### The task
Convert the lines running from the start of the records through the line containing "la importancia de", both included, into a numbered list, omitting any blank lines.

[Text data extracted from pages]

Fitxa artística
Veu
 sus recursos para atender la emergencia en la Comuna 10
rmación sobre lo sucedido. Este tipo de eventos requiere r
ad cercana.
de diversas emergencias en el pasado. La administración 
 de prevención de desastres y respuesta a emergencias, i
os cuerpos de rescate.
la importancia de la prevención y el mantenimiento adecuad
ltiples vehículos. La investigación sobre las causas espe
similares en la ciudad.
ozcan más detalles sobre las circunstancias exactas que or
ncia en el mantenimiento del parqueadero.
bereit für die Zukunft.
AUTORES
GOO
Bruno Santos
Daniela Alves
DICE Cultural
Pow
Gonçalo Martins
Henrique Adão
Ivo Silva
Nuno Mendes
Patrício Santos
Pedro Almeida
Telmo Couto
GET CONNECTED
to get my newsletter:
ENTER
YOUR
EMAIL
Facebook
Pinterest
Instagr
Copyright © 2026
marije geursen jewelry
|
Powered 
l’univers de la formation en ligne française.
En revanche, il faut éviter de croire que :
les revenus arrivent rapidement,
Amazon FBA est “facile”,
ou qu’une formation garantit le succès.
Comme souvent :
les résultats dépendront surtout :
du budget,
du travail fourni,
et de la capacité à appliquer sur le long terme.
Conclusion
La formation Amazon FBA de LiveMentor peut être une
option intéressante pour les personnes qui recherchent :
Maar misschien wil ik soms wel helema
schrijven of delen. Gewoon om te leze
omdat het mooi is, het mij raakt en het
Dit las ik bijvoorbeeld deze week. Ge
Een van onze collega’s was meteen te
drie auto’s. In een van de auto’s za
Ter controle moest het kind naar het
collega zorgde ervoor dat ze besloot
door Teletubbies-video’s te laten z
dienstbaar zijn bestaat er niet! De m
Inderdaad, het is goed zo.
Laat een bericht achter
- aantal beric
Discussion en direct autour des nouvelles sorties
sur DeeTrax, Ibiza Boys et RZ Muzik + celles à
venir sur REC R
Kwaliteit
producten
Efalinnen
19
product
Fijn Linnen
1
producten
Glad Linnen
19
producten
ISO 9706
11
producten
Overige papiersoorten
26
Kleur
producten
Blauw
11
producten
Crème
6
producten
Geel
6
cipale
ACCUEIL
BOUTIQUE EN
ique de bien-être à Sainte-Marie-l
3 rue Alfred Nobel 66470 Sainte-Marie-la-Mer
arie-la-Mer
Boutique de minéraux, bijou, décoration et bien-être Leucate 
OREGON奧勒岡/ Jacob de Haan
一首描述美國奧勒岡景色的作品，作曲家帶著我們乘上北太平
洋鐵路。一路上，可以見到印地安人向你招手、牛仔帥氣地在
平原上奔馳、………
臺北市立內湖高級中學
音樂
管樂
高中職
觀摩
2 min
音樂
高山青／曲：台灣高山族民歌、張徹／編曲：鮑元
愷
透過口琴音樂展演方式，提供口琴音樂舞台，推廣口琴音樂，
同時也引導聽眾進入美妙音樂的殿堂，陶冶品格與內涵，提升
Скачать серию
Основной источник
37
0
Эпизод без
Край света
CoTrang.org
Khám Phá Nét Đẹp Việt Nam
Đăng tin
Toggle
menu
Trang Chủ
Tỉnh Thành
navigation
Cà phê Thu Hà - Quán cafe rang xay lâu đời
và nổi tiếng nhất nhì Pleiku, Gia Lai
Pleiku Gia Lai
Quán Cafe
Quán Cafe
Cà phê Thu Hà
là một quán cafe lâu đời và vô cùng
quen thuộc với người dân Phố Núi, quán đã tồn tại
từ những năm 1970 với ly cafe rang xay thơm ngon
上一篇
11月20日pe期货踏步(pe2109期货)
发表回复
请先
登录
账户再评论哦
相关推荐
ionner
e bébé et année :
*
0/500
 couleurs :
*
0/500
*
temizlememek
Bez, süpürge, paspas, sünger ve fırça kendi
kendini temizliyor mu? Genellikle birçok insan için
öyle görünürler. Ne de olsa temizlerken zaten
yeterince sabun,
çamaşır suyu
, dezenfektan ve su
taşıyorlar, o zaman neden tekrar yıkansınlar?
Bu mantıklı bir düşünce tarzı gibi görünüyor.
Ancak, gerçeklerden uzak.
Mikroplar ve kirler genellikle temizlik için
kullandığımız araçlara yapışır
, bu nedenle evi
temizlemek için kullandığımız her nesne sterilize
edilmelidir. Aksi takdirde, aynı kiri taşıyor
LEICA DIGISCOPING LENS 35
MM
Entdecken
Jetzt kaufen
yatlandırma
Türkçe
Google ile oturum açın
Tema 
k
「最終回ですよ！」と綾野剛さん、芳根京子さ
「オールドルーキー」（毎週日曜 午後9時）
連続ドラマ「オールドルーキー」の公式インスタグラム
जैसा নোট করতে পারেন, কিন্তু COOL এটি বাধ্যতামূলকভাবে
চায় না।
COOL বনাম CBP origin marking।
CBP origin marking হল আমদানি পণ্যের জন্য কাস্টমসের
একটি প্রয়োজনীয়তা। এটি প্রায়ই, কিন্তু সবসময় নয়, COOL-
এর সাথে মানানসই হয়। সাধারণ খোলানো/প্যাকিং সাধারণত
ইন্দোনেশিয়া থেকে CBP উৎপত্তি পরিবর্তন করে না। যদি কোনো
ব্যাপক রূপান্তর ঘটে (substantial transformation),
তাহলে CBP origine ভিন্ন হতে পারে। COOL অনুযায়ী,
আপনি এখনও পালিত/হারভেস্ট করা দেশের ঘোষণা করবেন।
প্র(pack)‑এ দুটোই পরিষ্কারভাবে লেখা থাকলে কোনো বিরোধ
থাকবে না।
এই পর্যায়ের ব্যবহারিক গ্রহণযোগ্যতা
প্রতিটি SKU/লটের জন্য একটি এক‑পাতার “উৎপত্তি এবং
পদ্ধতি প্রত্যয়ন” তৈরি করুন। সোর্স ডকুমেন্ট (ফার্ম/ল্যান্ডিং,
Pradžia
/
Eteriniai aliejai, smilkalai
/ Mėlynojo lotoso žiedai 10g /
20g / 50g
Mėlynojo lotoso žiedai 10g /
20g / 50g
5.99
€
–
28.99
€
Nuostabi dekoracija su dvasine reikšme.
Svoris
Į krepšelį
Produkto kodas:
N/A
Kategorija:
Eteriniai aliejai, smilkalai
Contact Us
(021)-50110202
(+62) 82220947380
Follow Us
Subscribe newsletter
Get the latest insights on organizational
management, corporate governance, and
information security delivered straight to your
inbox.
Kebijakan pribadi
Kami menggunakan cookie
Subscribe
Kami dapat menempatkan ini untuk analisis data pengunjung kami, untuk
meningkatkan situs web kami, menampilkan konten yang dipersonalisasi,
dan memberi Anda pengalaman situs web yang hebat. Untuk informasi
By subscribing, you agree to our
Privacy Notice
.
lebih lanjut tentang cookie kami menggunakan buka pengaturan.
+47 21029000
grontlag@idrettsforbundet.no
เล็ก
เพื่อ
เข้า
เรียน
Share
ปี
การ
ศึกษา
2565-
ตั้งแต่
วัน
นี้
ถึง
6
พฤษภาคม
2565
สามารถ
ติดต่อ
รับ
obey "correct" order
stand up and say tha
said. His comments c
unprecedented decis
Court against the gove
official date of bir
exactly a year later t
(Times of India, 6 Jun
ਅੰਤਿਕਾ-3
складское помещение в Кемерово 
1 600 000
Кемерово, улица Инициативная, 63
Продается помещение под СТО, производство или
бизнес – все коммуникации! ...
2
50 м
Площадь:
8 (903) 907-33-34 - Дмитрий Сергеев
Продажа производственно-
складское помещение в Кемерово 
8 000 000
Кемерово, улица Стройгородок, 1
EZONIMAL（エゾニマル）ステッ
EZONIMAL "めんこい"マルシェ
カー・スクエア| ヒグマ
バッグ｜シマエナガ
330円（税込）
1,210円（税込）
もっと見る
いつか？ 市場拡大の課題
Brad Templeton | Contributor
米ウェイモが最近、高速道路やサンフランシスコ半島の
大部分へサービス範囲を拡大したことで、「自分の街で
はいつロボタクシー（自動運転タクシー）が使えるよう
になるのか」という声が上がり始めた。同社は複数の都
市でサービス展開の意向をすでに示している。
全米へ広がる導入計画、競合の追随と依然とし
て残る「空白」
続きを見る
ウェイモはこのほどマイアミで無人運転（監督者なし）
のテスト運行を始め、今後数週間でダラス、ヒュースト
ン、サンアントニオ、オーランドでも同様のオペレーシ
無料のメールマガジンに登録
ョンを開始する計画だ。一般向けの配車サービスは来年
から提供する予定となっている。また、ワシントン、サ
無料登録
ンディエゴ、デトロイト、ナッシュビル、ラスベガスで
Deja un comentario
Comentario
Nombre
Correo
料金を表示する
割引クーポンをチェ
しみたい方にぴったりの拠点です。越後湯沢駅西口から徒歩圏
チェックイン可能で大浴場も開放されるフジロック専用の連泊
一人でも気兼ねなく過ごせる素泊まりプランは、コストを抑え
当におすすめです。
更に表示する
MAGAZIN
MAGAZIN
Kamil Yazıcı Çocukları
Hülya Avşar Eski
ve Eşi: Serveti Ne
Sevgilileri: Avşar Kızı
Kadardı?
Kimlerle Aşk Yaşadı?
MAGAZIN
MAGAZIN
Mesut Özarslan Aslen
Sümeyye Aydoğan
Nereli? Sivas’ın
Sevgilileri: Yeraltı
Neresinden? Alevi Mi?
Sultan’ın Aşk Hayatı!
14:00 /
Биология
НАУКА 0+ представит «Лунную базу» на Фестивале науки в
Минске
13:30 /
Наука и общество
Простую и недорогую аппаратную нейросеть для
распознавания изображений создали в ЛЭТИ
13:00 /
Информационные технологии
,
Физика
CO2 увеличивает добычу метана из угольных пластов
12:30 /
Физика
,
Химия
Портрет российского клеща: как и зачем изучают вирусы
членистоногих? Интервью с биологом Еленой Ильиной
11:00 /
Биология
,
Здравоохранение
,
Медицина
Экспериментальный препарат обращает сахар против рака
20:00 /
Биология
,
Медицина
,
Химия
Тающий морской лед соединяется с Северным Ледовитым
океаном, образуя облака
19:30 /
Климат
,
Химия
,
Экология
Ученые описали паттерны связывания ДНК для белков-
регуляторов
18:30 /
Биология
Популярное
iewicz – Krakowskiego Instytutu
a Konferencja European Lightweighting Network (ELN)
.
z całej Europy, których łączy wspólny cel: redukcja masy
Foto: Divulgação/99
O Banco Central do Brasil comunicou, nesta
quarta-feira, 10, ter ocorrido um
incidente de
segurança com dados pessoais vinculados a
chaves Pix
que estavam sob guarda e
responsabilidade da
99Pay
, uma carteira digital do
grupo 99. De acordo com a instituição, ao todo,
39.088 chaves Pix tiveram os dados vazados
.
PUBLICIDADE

### Task result
1. Fitxa artística
2. Veu
3.  sus recursos para atender la emergencia en la Comuna 10
4. rmación sobre lo sucedido. Este tipo de eventos requiere r
5. ad cercana.
6. de diversas emergencias en el pasado. La administración 
7.  de prevención de desastres y respuesta a emergencias, i
8. os cuerpos de rescate.
9. la importancia de la prevención y el mantenimiento adecuad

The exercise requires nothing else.